Jakarta - Terkait dugaan suap Ferdy Sambo atas ampol coklat, Lembaga Perlindungan Saksi dan Korban (LPSK) sampai saat ini belum melaporkan hal itu ke Komisi Pemberantasan Korupsi (KPK). Hal itu dibenarkan oleh Wakil Ketua LPSK, Susilaningtias.
Susilaningtias mengatakan, pihaknya belum melakukan tindakan lebih jauh lantaran upaca dugaan suap itu belum terjadi sepenuhnya.
"Kami belum sempat menganalisis sebenarnya apakah ini percobaan suapkah, percobaan gratifikasikah, kita belum sampai ke situ menganalisisnya," ujar Susi kepada awak media Kamis (18/8/2022).
Namun ia memastikan jika nantinya KPK membutuhkan keterangan dari LPSK, maka ia akan terbuka dan memberikan apa yang dibutuhkan oleh KPK.
Apalagi terkait kasus dugaan suap Ferdy Sambo itu, sudah ada organisasi penegakan hukum TAMPAK yang telah melaporkan kasus tersebut.
"Kita terbuka saja, siapa saja boleh melaporkan hal tersebut kami siap nanti kalaupun harus diperiksa," lanjutnya.

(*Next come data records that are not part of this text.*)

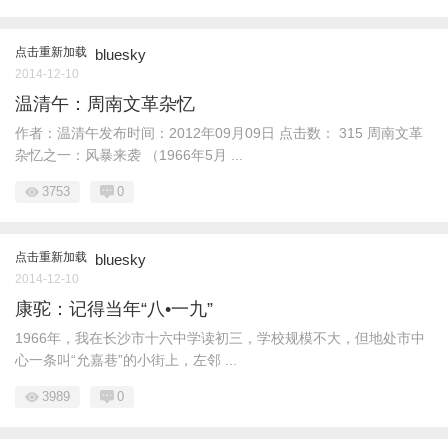
点击重新加载
bluesky
2014-12-10
温清午：周南文革杂忆
作者：温清午发布时间：2012年09月09日 点击数： 315 周南文革
杂忆之一：风暴来袭 （1966年5月 ...
3753
0
点击重新加载
bluesky
2014-12-10
康驼：记得当年“八•一九”
1966年，我在长沙市十六中学读初三，学校规模不大，但地处市中
心一条叫“允嘉巷”的小街上，左邻 ...
3989
0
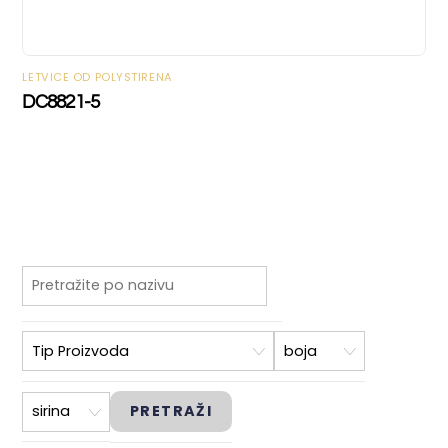
LETVICE OD POLYSTIRENA
DC8821-5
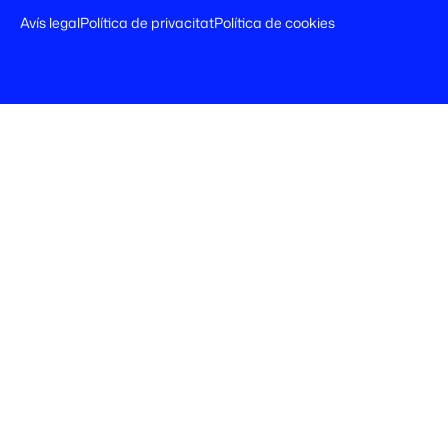
Avís legal
Política de privacitat
Política de cookies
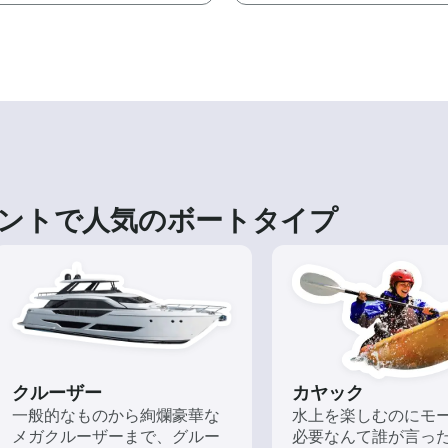
ントで人気のボートタイプ
クルーザー
カヤック
一般的なものから絢爛豪華な
水上を楽しむのにモ
メガクルーザーまで、グルー
必要なんて誰が言っ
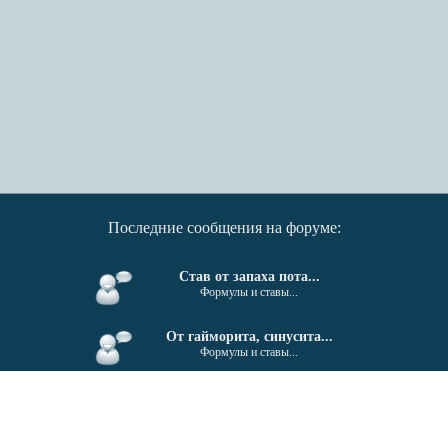
Последние сообщения на форуме:
Став от запаха пота...
Формулы и ставы...
От гайморита, синусита...
Формулы и ставы...
Поиск единомышленников....
Беседка...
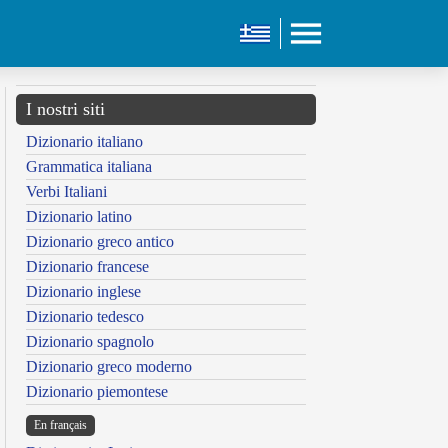
I nostri siti
Dizionario italiano
Grammatica italiana
Verbi Italiani
Dizionario latino
Dizionario greco antico
Dizionario francese
Dizionario inglese
Dizionario tedesco
Dizionario spagnolo
Dizionario greco moderno
Dizionario piemontese
En français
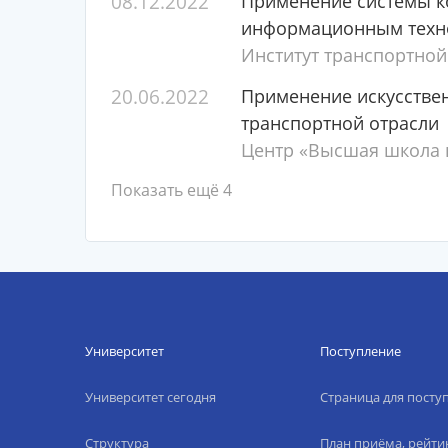
08.12.2022
Применение системы к
информационным техн
Институт транспортной
20.06.2022
Применение искусствен
транспортной отрасли
Центр «Высшая школа п
Показать ещё 4
Университет
Поступление
Университет сегодня
Страница для пост
Структура
План приёма, рейти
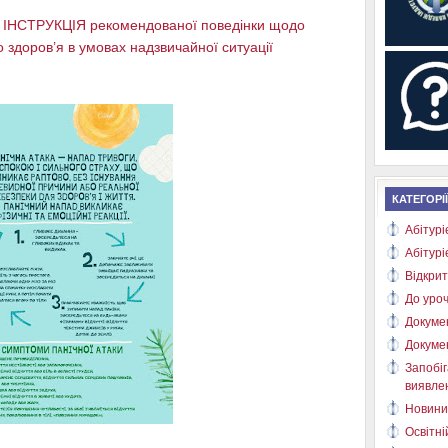
ІНСТРУКЦІЯ рекомендованої поведінки щодо
 здоров’я в умовах надзвичайної ситуації
КАТЕГОРІЇ
Абітурі
Абітурі
Відкрит
До уроч
Докуме
Докуме
Запобіг
виявлен
Новини
Освітні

Susi menegaskan saat ini pihak LPSK masih memfokuskan pada perlindungan Bharada E, apalagi ia juga sudah meminta perlindungan penuh dan permohonan justice collaborator.
"Kami hanya fokus untuk perlindungan terhadap Bharada E jadi kami belum ada rencana untuk melaporkan hal tersebut," pungkasnya.
KPK Usut Kasus Dugaan Suap
Lembaga Perlindungan Saksi dan Korban (LPSK) menanggapi sikap Komisi Pemberantasan Korupsi (KPK) terkait dengan pendalaman kasus dugaan suap yang dilakukan oleh Ferdy Sambo atas tewasnya Brigadir J.
Pendalaman yang dilakukan LPSK itu atas dasar kabar pemberian dua amplop coklat dari staf Ferdy Sambo ke LPSK.
Hal tersebut terjadi saat staf LPSK tengah melakukan pemeriksaan keFerdy Sambo dan Bharada E di Kantor Propam Polri.
Ketua LPSK, Hasto Atmojo Suroyo saat ini masih enggan untuk memberikan keterangan terkait tindakan dugaan suap yang dilakukan mantan kadiv propam itu.
Ia mengaku hingga kini belum ada staf LPSK yang mengaku telah menerima amplop atau sogokan tersebut.
"Saya tidak tahu apa yang lain menerima begitu. KPK kalau mau berinisiatif silakan," ujar Hasto kepada media Selasa (16/8/2022).
Hasto mengaku siap mendukung kerja KPK jika ke depannya ia dibutuhkan. LPSK juga akan memberikan keterangan jika nanti KPK membutuhkan hal itu.
"Kalau nanti kami dimintai keterangan, kami akan sampaikan juga kepada KPK tetapi inisiatif terserah KPK," lanjutnya.
Disinggung masalah amplop sebetab 1 cm, Hasto mengaku tidak mengetahui detail tersebut. Hal itu lantaran kini ia belum menerima kedua amplop coklat yang diduga diserahkan ke staf LPSK.
Namun Hasto mengatakan jika kemungkinan isi kedua amplop coklat tersebut adalah uang.
"Kami tidak pernah buka, LPSK waktu itu tafsirkan itu uang jadi harus dikembalikan," pungkasnya.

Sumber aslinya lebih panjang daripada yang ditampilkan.